Just like the poem that I studied above the poet deals with Transience, which is the passing of time. In this poem Clarke deals with change and she uses juxtaposition to explore and describe the positive and negative changes to the area after the demolition of the steelworks.

Clarke doesn’t really express her emissions in this poem, but she simply defines the changes this demolition brings to the area.

There is no structure to this poem, it has six verses and they are all free verses, which means that they are verses without any regular pattern. The first stanza is all about change, but the second stanza shows that things are staying the same, which is completely opposite to the first stanza. The third and the sixth stanza deal with the consequences of the change. But the fourth and the fifth stanza outline the time of the demolition.

The poet starts the poem by saying ‘At the end of a bitter April’ Clarke uses the word ‘bitter’, this is an unusual adjective she uses to characterize April, she has noticeably used it on purpose, because by using this adjective Clarke is pointing out that something has went wrong win April. It is unusual to be bitter in April but Clarke is actually trying to reflect the mood of this month and she is showing that something is not right. When Clarke uses ‘bitter’ in her phrase it has two meanings, therefore it’s a pun, and it could mean that April’s cold or the second meaning is that it’s reflecting the mood of this miserable month.

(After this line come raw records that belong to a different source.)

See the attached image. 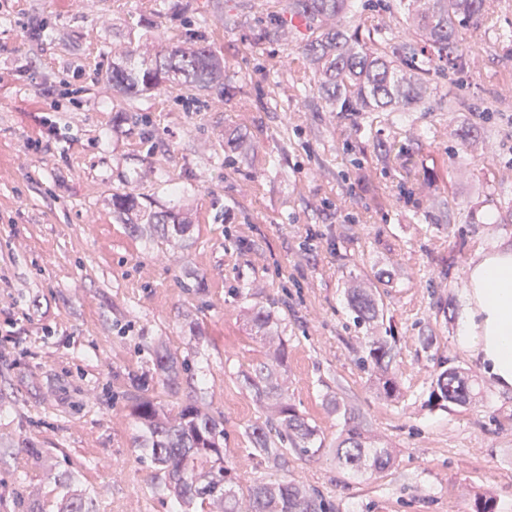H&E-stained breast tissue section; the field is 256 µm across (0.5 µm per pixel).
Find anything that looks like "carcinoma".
I'll use <instances>...</instances> for the list:
<instances>
[{"label":"carcinoma","mask_w":512,"mask_h":512,"mask_svg":"<svg viewBox=\"0 0 512 512\" xmlns=\"http://www.w3.org/2000/svg\"><path fill=\"white\" fill-rule=\"evenodd\" d=\"M352 0H287L275 34L288 33L287 18L303 19L309 30L302 52L313 71L319 97L332 112H387L409 106L429 90V53L453 65L460 58L462 35L494 13V0H408L405 24L410 37L399 40L385 28L366 35L348 32L343 21ZM173 76L189 86L224 93V67L208 47H173L148 61L129 50L112 63V88L143 92L155 89L163 76ZM150 226L182 237L190 225L171 215L154 214ZM348 304L357 324L373 322L379 305L373 290L361 285L348 291ZM251 322L256 332L267 334L272 312L254 304ZM361 358L377 379L381 398L399 391L391 371L397 352L385 336H373ZM284 342L267 353L266 361L241 372L245 386L266 410L265 421L251 428L253 448H292L314 457L323 448L318 429L288 403L282 372ZM193 365L167 349L154 352L149 373L134 377L127 394L131 416L140 428L136 447L157 471L160 495L185 505L200 504L201 512H335L311 485L302 480L259 482L239 493L232 463L224 454V426L203 403L191 401L173 411L152 393L160 385L175 394ZM473 397V382L455 368L436 375L429 401L440 407L464 406ZM344 426L336 442V463L354 476L379 473L393 462L392 448L377 437L351 409L343 411ZM77 475L65 473L56 512H94L91 498L78 489Z\"/></svg>","instance_id":"cac0c4a2"}]
</instances>
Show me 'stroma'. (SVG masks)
Instances as JSON below:
<instances>
[{"instance_id":"stroma-1","label":"stroma","mask_w":512,"mask_h":512,"mask_svg":"<svg viewBox=\"0 0 512 512\" xmlns=\"http://www.w3.org/2000/svg\"><path fill=\"white\" fill-rule=\"evenodd\" d=\"M280 8L0 0V512L22 497L52 504L66 468L97 512H198L158 494L134 446L125 391L160 347L195 374L155 396L198 398L223 418L240 488L299 478L336 512H473L479 492L512 512V395L458 343L468 265L512 246V223L497 220L512 201V0L465 33L461 65L433 77V93L370 116L306 98L305 35L269 33ZM195 43L223 60L224 94L174 79L113 91V49ZM47 119L58 134L34 147ZM236 130L249 146L225 153ZM389 142L402 153L384 155ZM123 195L134 209L121 219ZM169 211L188 218V236L139 224ZM353 283L377 295L371 324L354 321ZM243 288L274 312L288 401L324 442L315 457L288 449L276 465L248 437L265 412L239 374L267 347ZM371 336L396 339L390 401L357 363ZM442 366L481 394L430 405ZM339 404L392 443L388 469L337 466Z\"/></svg>"}]
</instances>
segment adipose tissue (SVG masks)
<instances>
[{
	"instance_id": "1",
	"label": "adipose tissue",
	"mask_w": 512,
	"mask_h": 512,
	"mask_svg": "<svg viewBox=\"0 0 512 512\" xmlns=\"http://www.w3.org/2000/svg\"><path fill=\"white\" fill-rule=\"evenodd\" d=\"M466 288L459 344L499 391L512 393V247L494 248L470 264Z\"/></svg>"
}]
</instances>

This poem is extremely detailed and has many poetic devices, for example it has a lot of personification. Clarke uses this device on the last line of the first verse, when she says ‘Where the steelworks used to smoke’ the steelworks obviously don’t actually smoke, but when its working smoke comes out of the chimney, so Clarke personifies the steelworks and says that its smoking. Also Clarke says that the steelworks ‘used to smoke’ implying that it was in the past and now they don’t smoke because they are not there any more.

This poem defines a fight between nature and industry ‘The cherries flower at last in Penylan’ this phrase is telling us that Cherrie blossoms finally grow after the steelworks was torn down. They couldn’t grow before because of the polluted air from the steelworks. By saying this Clarke is showing us the advantages of the tarring down the steelworks, it’s a much pleasant and more natural place, she applies the same impression when she says ‘In Roath and Rumney now, washing strung down the narrow gardens will stay clean’ and once again here Clarke is trying to show the advantages of tarring down the steelworks, which now leaves the air unpolluted, and for a change the washing stays clean and there is no sulphur smell in them. At the beginning of this phrase Clarke uses two typical Welsh names ‘Roath and Rumney’ this is to make sure that the reader knows that nit is the Welsh people that are going through this pain.

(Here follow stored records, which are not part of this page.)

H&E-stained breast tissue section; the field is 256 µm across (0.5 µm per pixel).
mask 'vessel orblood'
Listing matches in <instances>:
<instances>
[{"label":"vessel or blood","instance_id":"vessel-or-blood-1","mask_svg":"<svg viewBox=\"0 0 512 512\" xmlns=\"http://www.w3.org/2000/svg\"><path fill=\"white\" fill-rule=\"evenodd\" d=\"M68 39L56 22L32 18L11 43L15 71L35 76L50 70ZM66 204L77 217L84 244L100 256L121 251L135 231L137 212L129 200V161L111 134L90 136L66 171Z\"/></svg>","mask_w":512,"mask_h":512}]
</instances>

I really like the phrase ‘the smell of sulphurs almost natural’ I love the way Clarke has worded this sentence and it makes me want to read it again and again. This phrase is a pun, so it has two meanings. The first meaning is that she is trying to tell us that she is used to the smell of sulphur that comes from the steelworks so much that its almost a natural smell to her. The other meaning is that she contrasts between nature and industry.